CITY FOLK FANCY THEIR CHANCES AT ASCOT
HALF the City is due to decamp to Berkshire this week for Royal Ascot, which runs from today until Saturday. As usual, the raft of financiers meandering about the racecourse will be a mix of those enjoying a corporate jolly and those who’ve invested their wealth in horses – two of whom are tipped as good bets for today’s action.
Paco Boy, running in the Queen Anne Stakes, is part-owned by Parkwood Property Investments partner Derek Lucie-Smith and is second-favourite to win the race despite a poor performance at Newbury. Lucie-Smith, meanwhile, can use the experience as a pleasant warm-up to the Property Race Day at Sandown on 3 July. The event, which he chairs, is in its third year and fast becoming a favourite on the property networking scene.
Also in the running is Fleeting Spirit – the four-year-old filly part-owned by Cenkos founder Andy Stewart and Newsmith Capital hedge fund manager Paul Roy – who is third favourite for the King’s Stand Stakes later today.
Perhaps it’s finally time for the City’s luck to turn?
BARGAIN BASEMENT
Wealthy folk on a mission to snap up a bargain investment need look no further.
A Mayfair townhouse is to be offered up in a residential receivership sale on 22 July – with an eye-watering guide price of £20m, the largest repossession anyone can ever remember seeing. The Charles Street pad, as you might expect, comes complete with underground swimming pool, a lift to transport people in style between the six floors, and a four-storey mews extension (with planning permission).
Mind you, applicants should know that they’ll be benefiting from the demise of 35-year-old real estate magnate Cevdet Caner, who’s been forced to give up the house after his property investment business Level One collapsed last year.
It’s a good job he’s got a second swanky pad in Monaco to fall back on, eh?
DIAMOND GEEZER
Congratulations to Nomura’s Rob Nicol, who recently proved himself to be the most savvy worker in the City when it comes to solving riddles about the Square Mile.
Nicol was crowned the winner of Leadenhall Market’s Diamond Hunt, which saw hundreds of City workers combing the streets trying to solve the clues as to the diamond’s whereabouts.
The sparkler – worth a tidy £5,000 – was eventually discovered at the foot of Monument. Oh, for the benefit of hindsight.
SORE SPOTS
To lunch last week with legendary Slaughter and May M&A lawyer Nigel Boardman, who tells me that he’s still recovering from an arduous charity bike ride he recently completed through deepest, darkest Zambia.

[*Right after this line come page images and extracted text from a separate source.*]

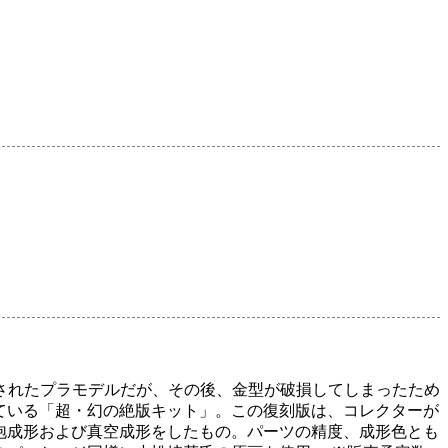
売されたプラモデルだが、その後、金型が破損してしまったため
ている「超・幻の絶版キット」。この復刻版は、コレクターが
泡成形および真空成形をしたもの。パーツの精度、成形色とも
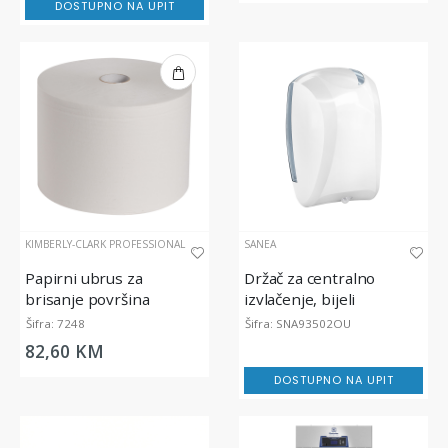
DOSTUPNO NA UPIT
KIMBERLY-CLARK PROFESSIONAL
SANEA
Papirni ubrus za
Držač za centralno
brisanje površina
izvlačenje, bijeli
WypAll® L20 Extra -
Šifra: 7248
Šifra: SNA93502OU
Jumbo rola, dvoslojna
82,60 KM
DOSTUPNO NA UPIT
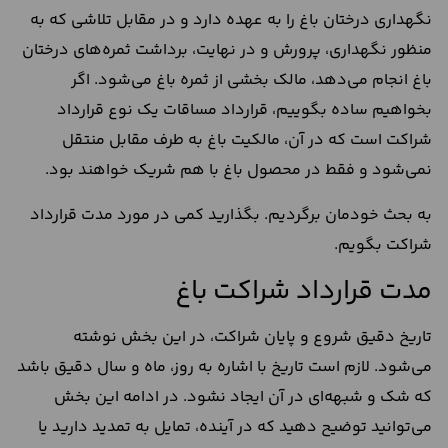
نگهداری درختان باغ را به عهده دارد و در مقابل تلاشی که به
منظور نگهداری، پرورش و در نهایت، برداشت ثمره‌های درختان
باغ انجام می‌دهد، مالک بخشی از ثمره باغ می‌شود. اگر
بخواهیم ساده بگوییم، قرارداد مساقات یک نوع قرارداد
شراکت است که در آن، مالکیت باغ به طرف مقابل منتقل
نمی‌شود و فقط در محصول باغ با هم شریک خواهند بود.
به بحث خودمان برگردیم. بگذارید کمی در مورد مدت قرارداد
شراکت بگویم.
مدت قرارداد شراکت باغ
تاریخ دقیق شروع و پایان شراکت، در این بخش نوشته
می‌شود. لازم است تاریخ با اشاره به روز، ماه و سال دقیق باشد
که شک و شبهه‌ای در آن ایجاد نشود. در ادامه این بخش
می‌توانید توضیح دهید که در آینده، تمایل به تمدید دارید یا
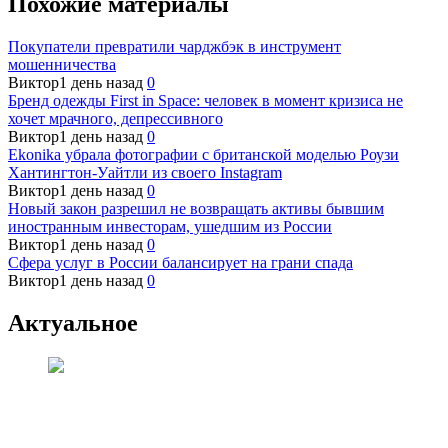
Похожие материалы
Покупатели превратили чарджбэк в инструмент
мошенничества
Виктор
1 день назад
0
Бренд одежды First in Space: человек в момент кризиса не
хочет мрачного, депрессивного
Виктор
1 день назад
0
Ekonika убрала фотографии с британской моделью Роузи
Хантингтон-Уайтли из своего Instagram
Виктор
1 день назад
0
Новый закон разрешил не возвращать активы бывшим
иностранным инвесторам, ушедшим из России
Виктор
1 день назад
0
Сфера услуг в России балансирует на грани спада
Виктор
1 день назад
0
Актуальное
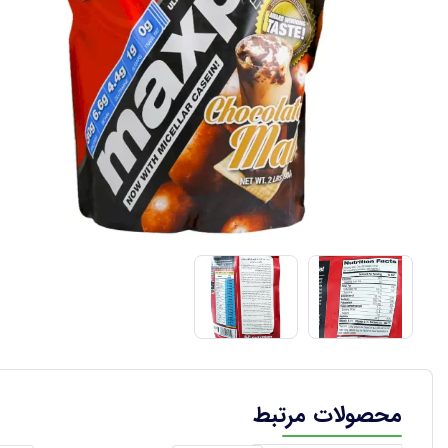
محصولات مرتبط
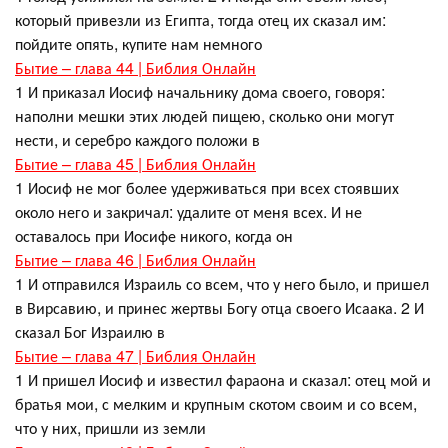
который привезли из Египта, тогда отец их сказал им:
пойдите опять, купите нам немного
Бытие – глава 44 | Библия Онлайн
1 И приказал Иосиф начальнику дома своего, говоря:
наполни мешки этих людей пищею, сколько они могут
нести, и серебро каждого положи в
Бытие – глава 45 | Библия Онлайн
1 Иосиф не мог более удерживаться при всех стоявших
около него и закричал: удалите от меня всех. И не
оставалось при Иосифе никого, когда он
Бытие – глава 46 | Библия Онлайн
1 И отправился Израиль со всем, что у него было, и пришел
в Вирсавию, и принес жертвы Богу отца своего Исаака. 2 И
сказал Бог Израилю в
Бытие – глава 47 | Библия Онлайн
1 И пришел Иосиф и известил фараона и сказал: отец мой и
братья мои, с мелким и крупным скотом своим и со всем,
что у них, пришли из земли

Boardman and colleagues Glen James and William Underhill returned a few weeks ago from their tough 500km jaunt, but their hands – and more tender parts of their anatomy – are still numb from the vibrating of the bikes over the rutted dirt tracks.
The trio have raised over £90,000 for poverty charity African Revival from their adventures, which included Boardman nearly knocking himself out by falling from his bike and James proving himself enthusiastic, if not adept, at performing the Zambians’ ritual courtship dance.
They’d love to bump up the funds raised into six figures, and would welcome any donations at www.justgiving.com/slaughterandmay-zambiabikechallenge. Surely the suffering of those poor bottoms is worth a bob or two?
LIFE O’RILEY
What better way to reward a team for some serious hard work that to take them off sailing around the south coast of England on a jolly?
The staff at City stockbroking firm Charles Stanley headed down to Plymouth on Friday after putting out their annual results last week, for the firm’s Annual Passage Race, run out of the Royal Western Yacht Club.
Resident sailing enthusiast Magnus Wheatley, the firm’s head of communications, joined crew members Chris Evans, Nigel Odling, Katherine Burns and Robert Fletcher to captain the winning vessel “Major Clanger”, cheered on by his 20 month old son Harry.
(I hear not all was smooth sailing after one of the crew lost a winch handle overboard and was charged £549.99 for a new one, though luckily for the expenses department, he managed to secure a refund before it was too late.)
But the entire team basked in glorious sunshine at the regatta and emerged smiling yesterday morning to get stuck into another week. That’s the life.
BBC BLOOPERS
Typos always have the potential to tickle people pink, but I hear the Beeb excelled itself yesterday when it posted subtitles online for an internal meeting being shown to other employees via video link.
Bloopers included “sexual aura” instead of “orientation”; “hideously wide” in the place of “white” in a chat about diversity, and “for those of you watching on wine” – a situation which many workers, in all probability, were fervently dreaming of.
But The Capitalist’s personal favourite has to be the use of the phrase “as Marx said”, referring to something director-general Mark Thompson had uttered. At least the BBC’s minions were giving their own dear leader the respect he deserves.